Print

Print


I think the short answer to your question is that 
you're not alone in finding this difficult, and 
that the TEI does not seek to provide a full 
classification of this kind of textual phenomenon 
that would satisfactorily encode the semantic 
nuances of the features you're describing here.

This is a particularly tricky area, I think, 
because the semantics of these features is both 
harder to characterize (since it's often subtle 
and hard to pin down) and more subject to 
contextual factors arising from other encoding 
decisions you might have made.

For instance, I could imagine encoding your first 
example (the letters carved in skin) as:

<mentioned> since the string is being referred to 
for its stringness rather than for its meaning
<quote> since it is in effect a text from another 
source (albeit not a typically bibliographic one 
:-)
<seg> (perhaps with a type= attribute) if this 
were a common phenomenon in your text or part of 
some larger textual signifying pattern in which 
you had a particular interest

Your second example is even harder. If the phrase 
denotes something akin to an official title (like 
"Homecoming Queen"), then one might imagine 
making a case for <roleName>, but that element 
isn't allowed except within <persName>, which is 
harder to justify here. If the phrase is taken as 
representing a commonly circulating term (i.e. 
quoting the current gossip) then one could 
imagine making a case for <quote>. If it's just 
taken as a phrase referring to the person in 
question, <rs> would be justifiable though it 
wouldn't say much, it seems to me. <term> is 
another option in this general domain but carries 
the implication of specialized/technical 
terminology. If <socalled> didn't carry an 
implication of ironic usage, it might be the 
closest of all, and this may reveal a gap in the 
TEI's coverage of semantic markup of highlighted 
text--perhaps there needs to be an element that 
means, in effect, "this is a phrase used to 
describe something else".

I think what this reveals is that the TEI suite 
of semantically specific elements for highlighted 
text focuses on areas where one feels a strong 
external motive to encode: in other words, areas 
such as naming or terminological definition where 
the benefits of marking the semantics are clear 
and generalizable. The encoding activity you're 
describing has a different kind of intention (and 
one I find both interesting and sympathetic): the 
goal of accounting for the nuances that the text 
foregrounds. Encoding of this sort is harder 
because the question it asks isn't "which box 
does this go in?" but "what boxes does the text 
ask me to build?" and also partly "what boxes am 
I interested in by being interested in this 
text?" As a result, it's difficult to arrive at a 
classification that will generalize well.

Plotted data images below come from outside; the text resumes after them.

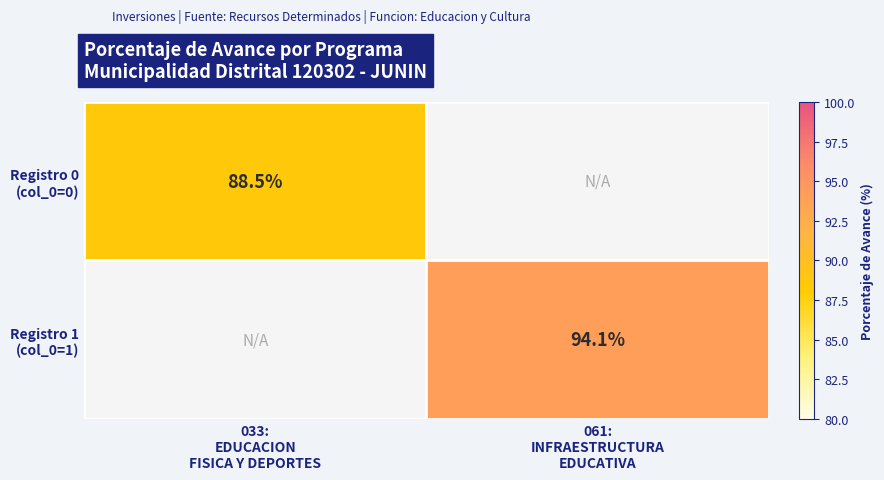

The Registro 1 (col_0=1) series shows 28.2 at 061: INFRAESTRUCTURA EDUCATIVA. True or false?

False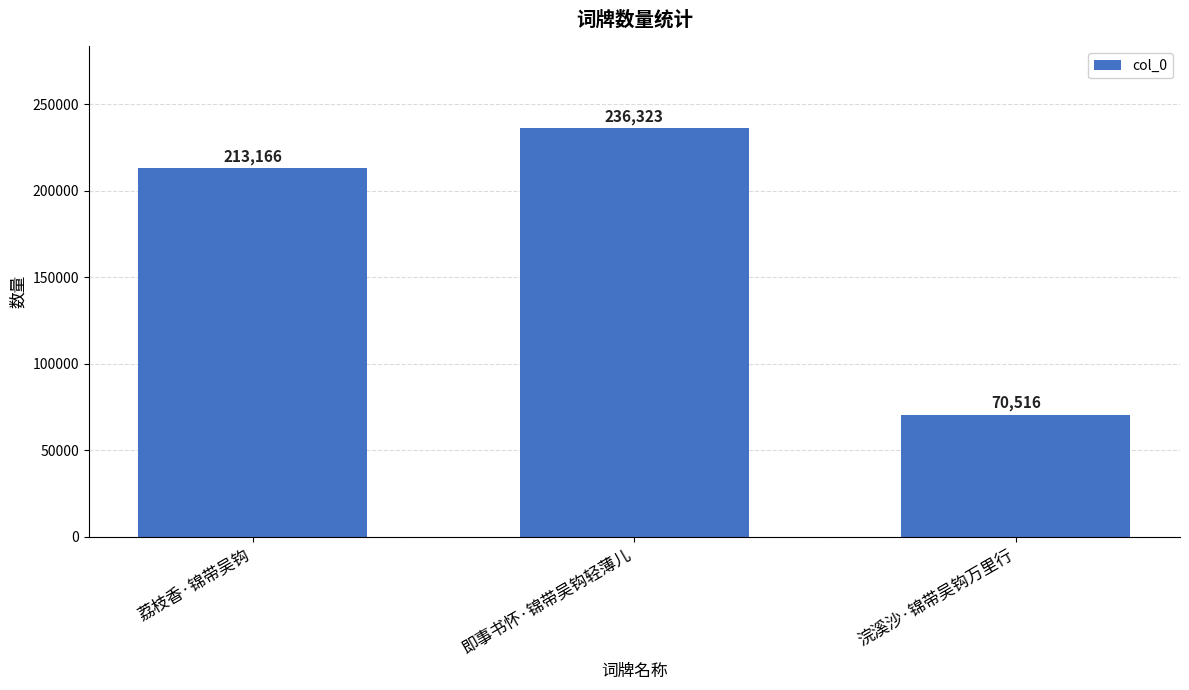

Read the value at 即事书怀·锦带吴钩轻薄儿, to the nearest 100.

236300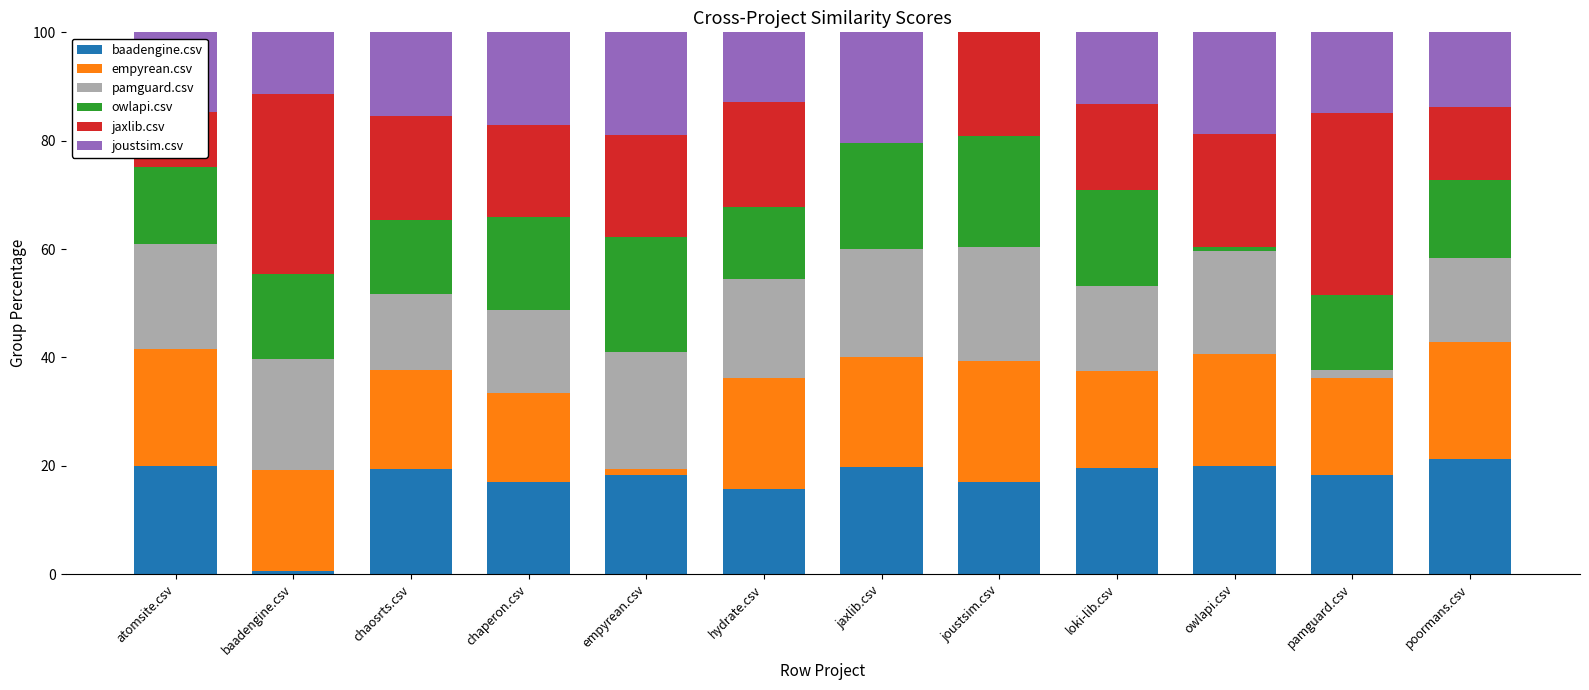

At which category is the sum across all series the highest?

owlapi.csv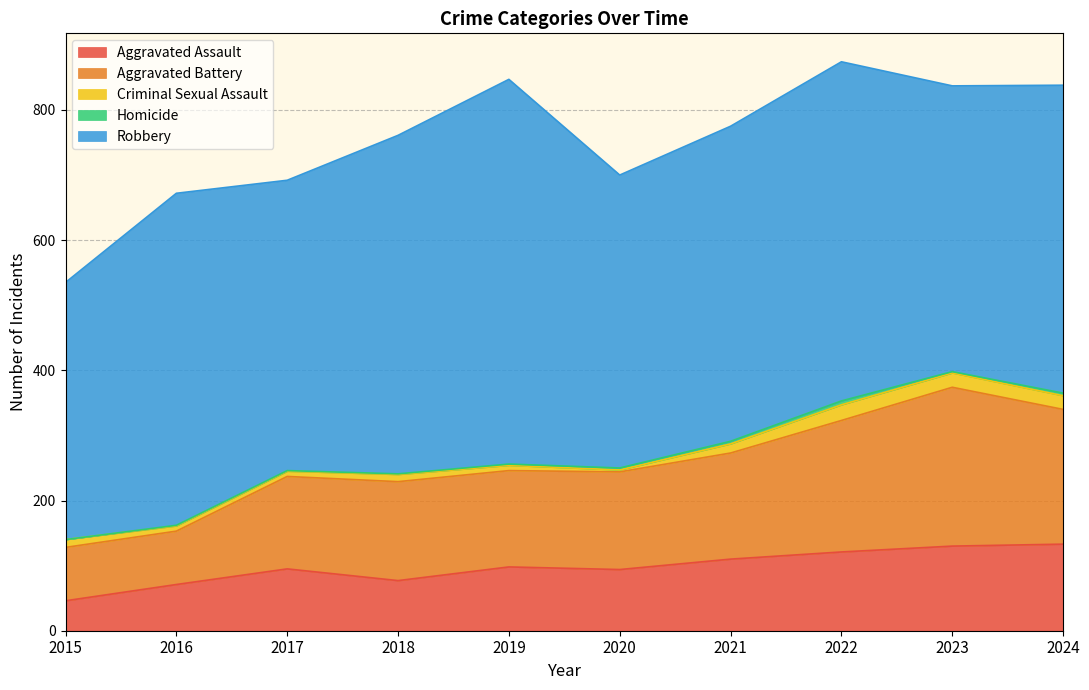

What is the sum of the Homicide values at 2024 and 2017?

5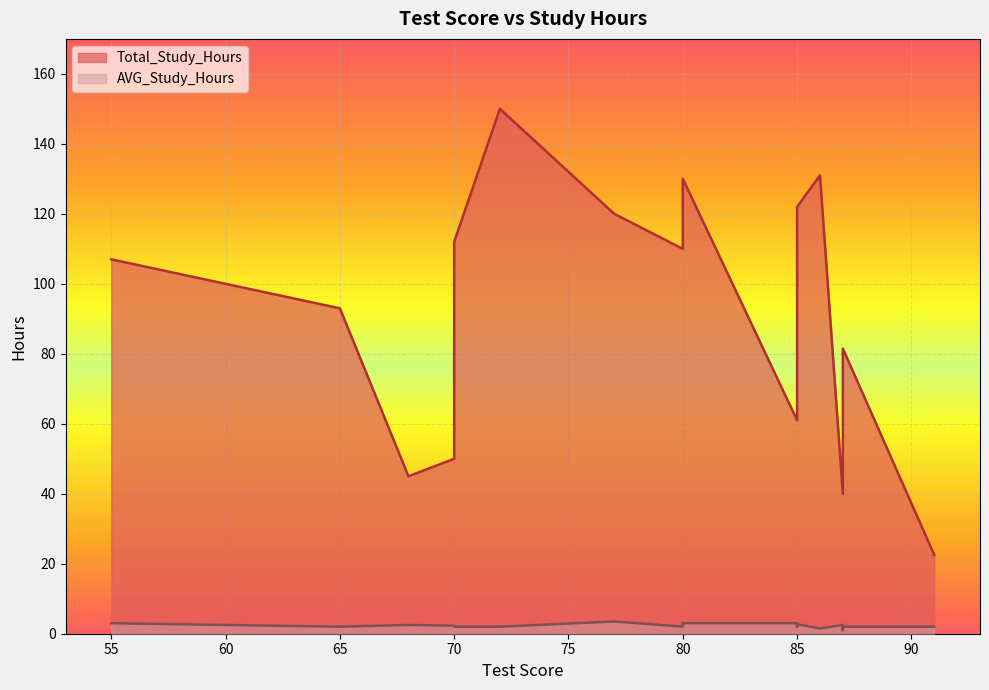

Count the number of data series in this chart.

2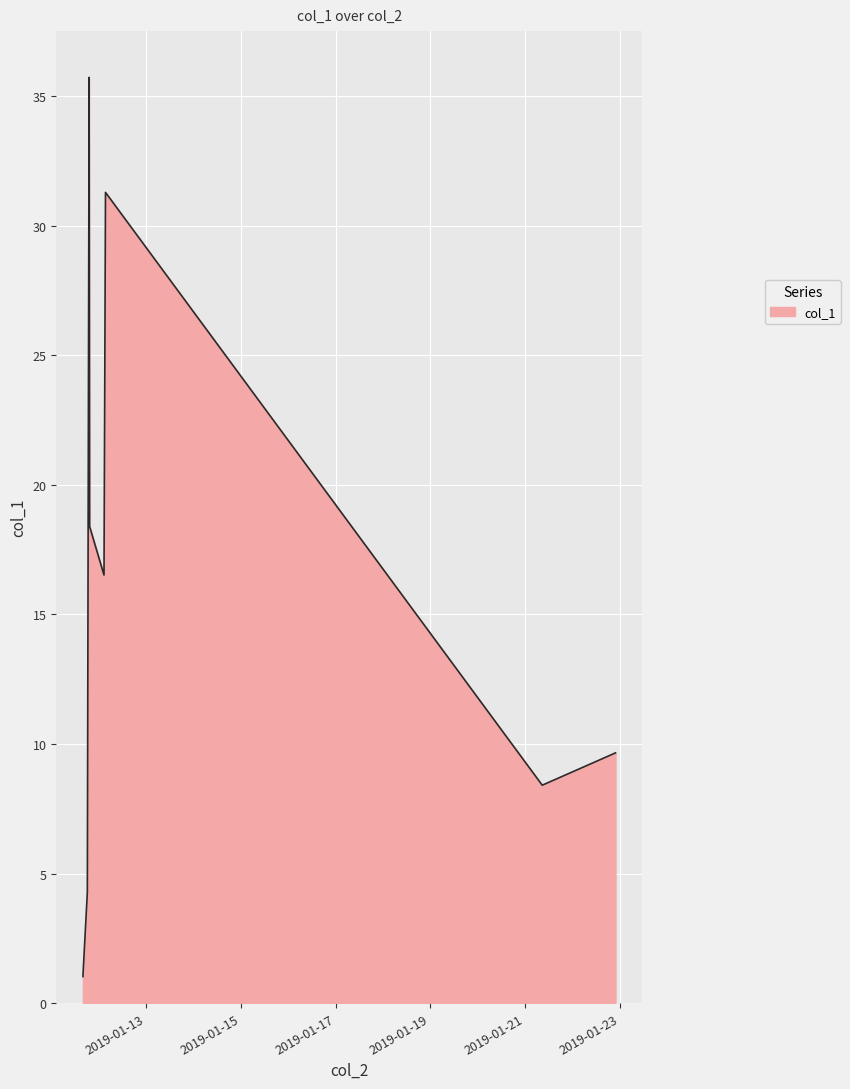

Reading left to right, transcribe all the data shown in this chart.

1.0	4.3	35.7	18.4	16.5	31.3	8.4	9.7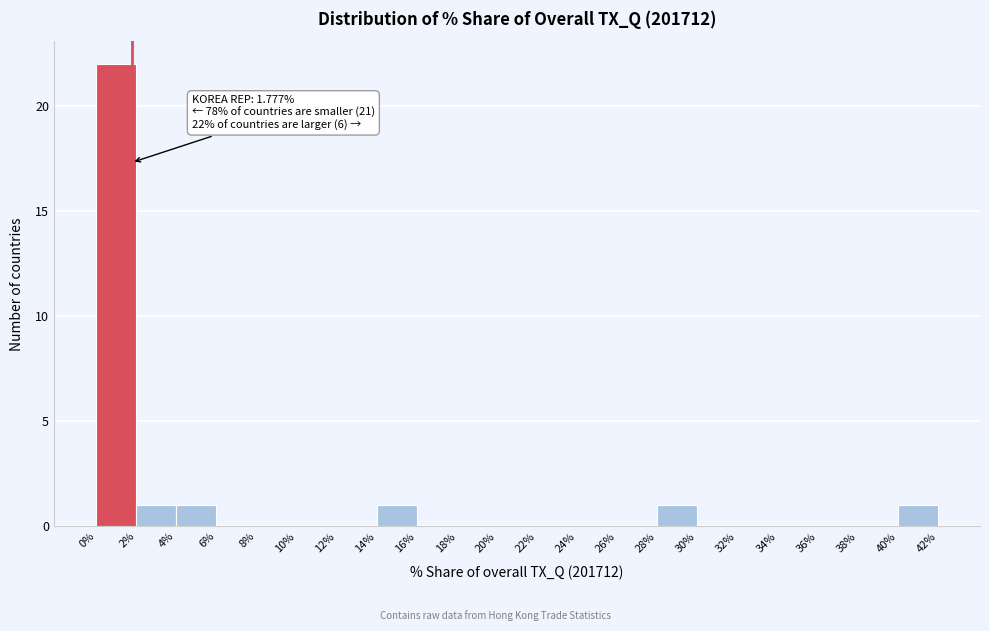

Which range on the x-axis has the tallest bar?

0% to 2%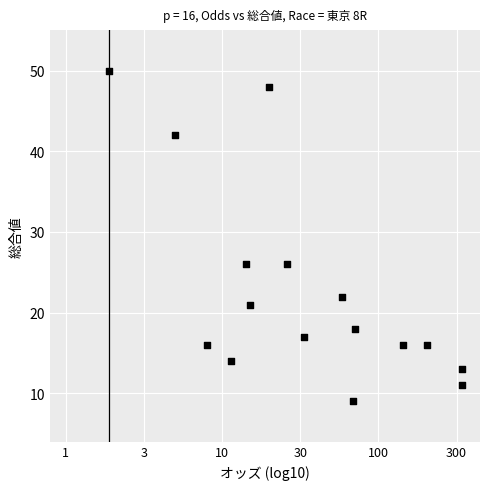

What is the range of Y values (max minus min)?

41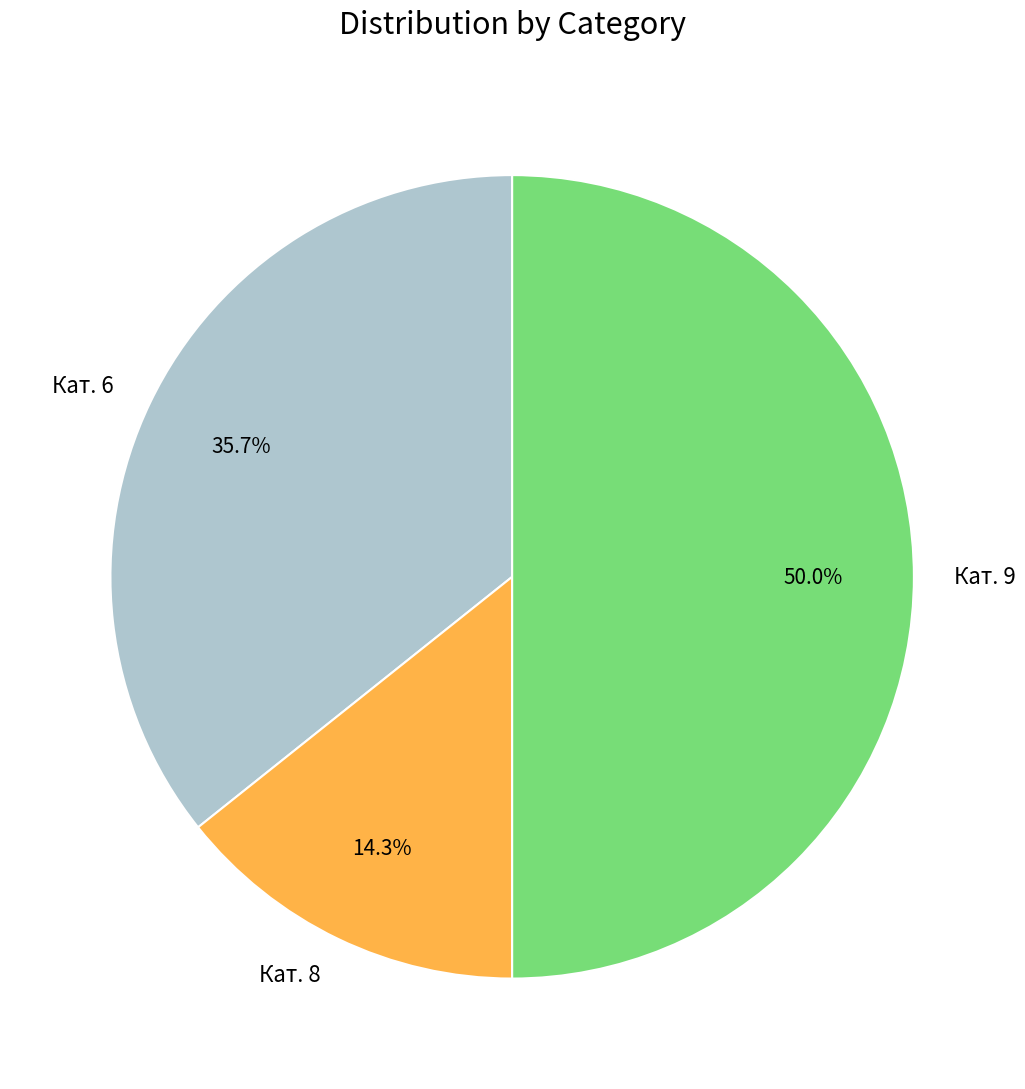

What percentage do Кат. 9 and Кат. 8 together represent?

64.3%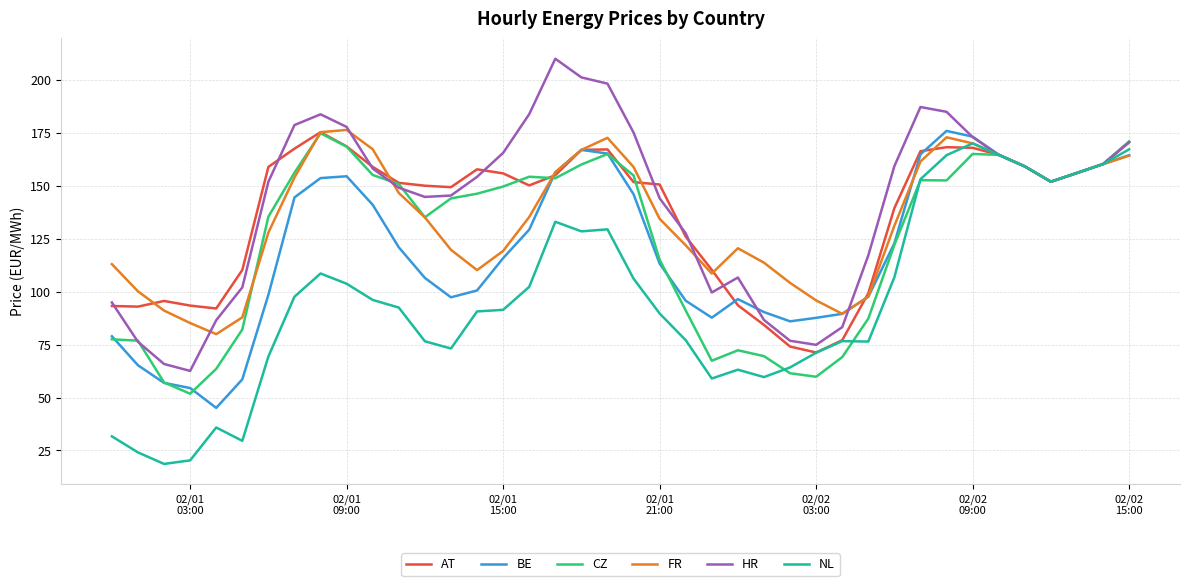

What is the greatest value displayed?

210.0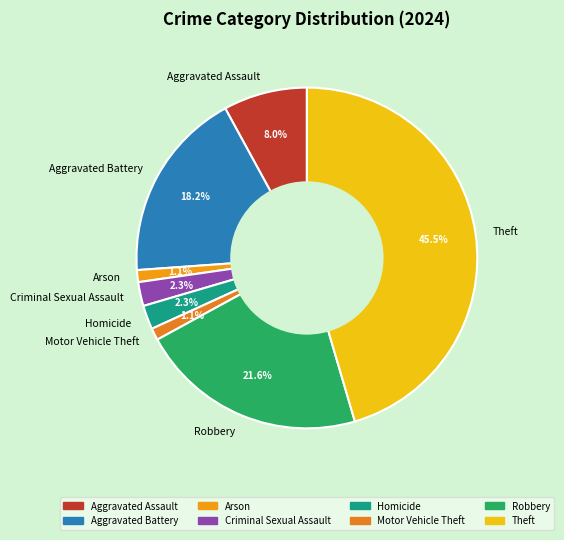

Which has a higher value, Aggravated Assault or Homicide?

Aggravated Assault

So I think there are two strategies to consider, 
depending on what you're trying to accomplish:

1. Fit the text into the elements the TEI provides
--either by choosing the element that is closest 
to the meaning you intuit (so in the first 
example, perhaps <mentioned>, and in the second 
example, perhaps <rs>?)
--or by choosing an element that does minimal 
misrepresentation by being as semantically null 
as possible: this is the argument for <hi>, or 
for <seg> if you want to reserve <hi> for 
elements whose highlighting specifically carries 
*no* semantics (such as decorative highlighting 
of the first word in a chapter)
As an aside, the Women Writers Project created an 
element for just this latter purpose, called 
<mcr> (meaningful change in rendition), which we 
use to encode highlighted words/phrases whose 
highlighting is semantically mysterious to us but 
clearly isn't simply decorative.

2. Create elements that represent the semantic 
distinctions you detect in the text, if these are 
not already represented in TEI. You could do this 
comparatively painlessly by using <seg> with a 
type= attribute whose values you determine, or 
you could create new named elements that might be 
syntactic sugar for <rs> or <seg> or <hi> but 
would represent your own sense of what's going on 
in the text. I'm tempted to suggest possibilities 
but my imagination isn't quite fertile enough 
today.

Best wishes, Julia

Julia Flanders
Women Writers Project
Brown University

At 8:14 AM -0700 3/6/07, Jon Noring wrote:
>Everyone,
>
>I've been studying the TEI elements for marking up the semantics of
>highlighted text (avoid using <hi>). Chapter 6 of the TEI P4X spec
>provides the "core" overview.
>
>Yet, I am finding it difficult to come up with a "standardized"
>uniform approach that will work on most if not all highlighted inline
>text I run across in contemporary books. As I go through a catalog of
>recently published books, I'm always finding a few oddities that are
>somewhat difficult to semantically categorize, either because they
>occupy some "gray" area, or are simply difficult to semantically
>characterize to standard TEI elements.
>
>So, has anyone here come up with a workable set of standardized
>guidelines for this purpose? I would think that some projects to
>markup a lot of books in TEI would try to standardize their approach
>to semantically markup highlighted text.
>
>Or is this an exercise in futility? <laugh/>
>
>As an example, here's just a couple snippets where I'd like to
>properly assign TEI semantics to the italicized text:
>
>    It took a few minutes and a couple of us to figure it out, but we
>    determined there are three letters carved in her skin: <i>CXJ</i>.
>
>    It was almost certain she would be voted <i>best-looking senior</i>
>    in the class of 02 at her Cocoa Beach high school next year.
>
>
>Thanks for your insights!
>
>Jon Noring